Par contre, l'impact de ce phénomène ne devrait pas être aussi dommageable que l'appréhendent certains. En effet, on a calculé qu'il fallait créer de 15 à 20 millions d'emplois par année pour éviter une crise sociale majeure dans un pays comptant des dizaines de millions de chômeurs. Il faudra une génération au moins avant d'absorber cette armée de réserve. Ce n'est donc pas demain que les prix des vêtements, des électroménagers et autres produits made in China qu'on achète de ce côté-ci du globe vont se conjuguer avec inflation.
En Europe, plus précisément en Italie, au Portugal, en Pologne, en Hongrie et en République tchèque, les peurs sont différentes. Après le choc qu'ont eu sur le textile les bas coûts de production ayant cours en Chine, on redoute que les biens fabriqués à Pékin et ailleurs, toujours à moindre coût, endommagent sérieusement d'autres secteurs.

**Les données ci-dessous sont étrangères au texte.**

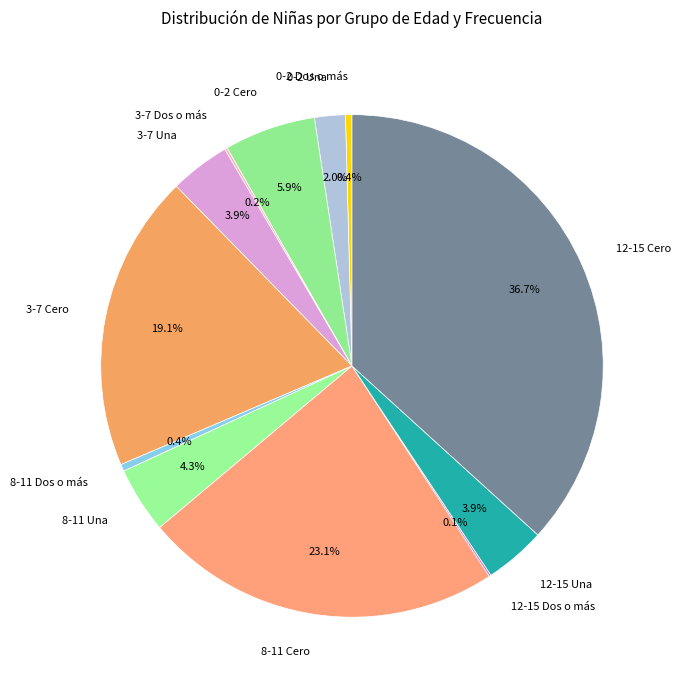

What is the largest slice in the pie chart?

12-15 Cero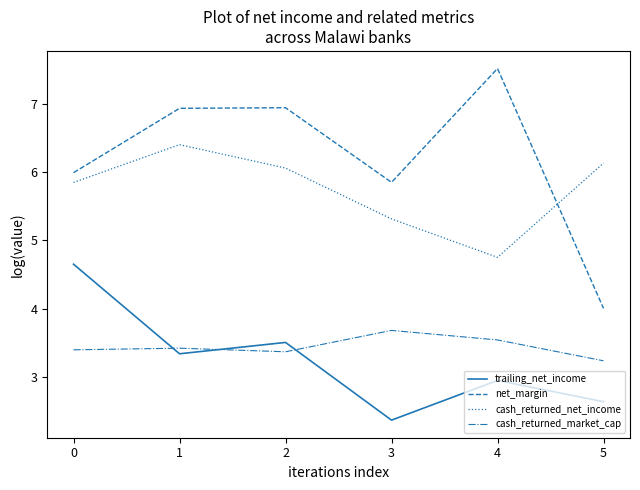

The value of net_margin at 5 is 5.4. True or false?

False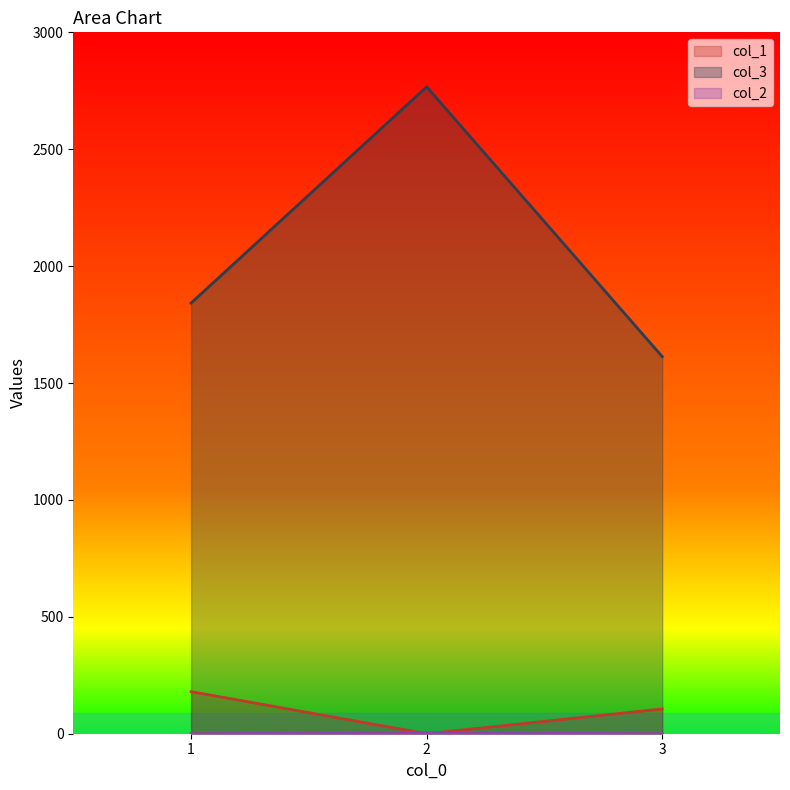

Which label corresponds to the largest value in the chart?

2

Cela paraîtra étrange de prime abord mais, selon certains observateurs aguerris, les défis auxquels la Chine et ses partenaires commerciaux sont confrontés seraient réduits à trois fois rien si Pékin se décidait enfin à mener une véritable lutte contre la corruption. Difficiles à quantifier, les coûts de ce fléau se chiffrent, dit-on, en milliards.
Cela étant, ici et là on constate qu'il y a actuellement six bulles financières : l'immobilier en Amérique du nord, les prix des matières premières, les marchés de l'énergie, l'inflation, le dollar US et la Chine. Espérons que cette dernière n'éclatera pas. Si cela arrivait, nous aurions une récession sur les bras.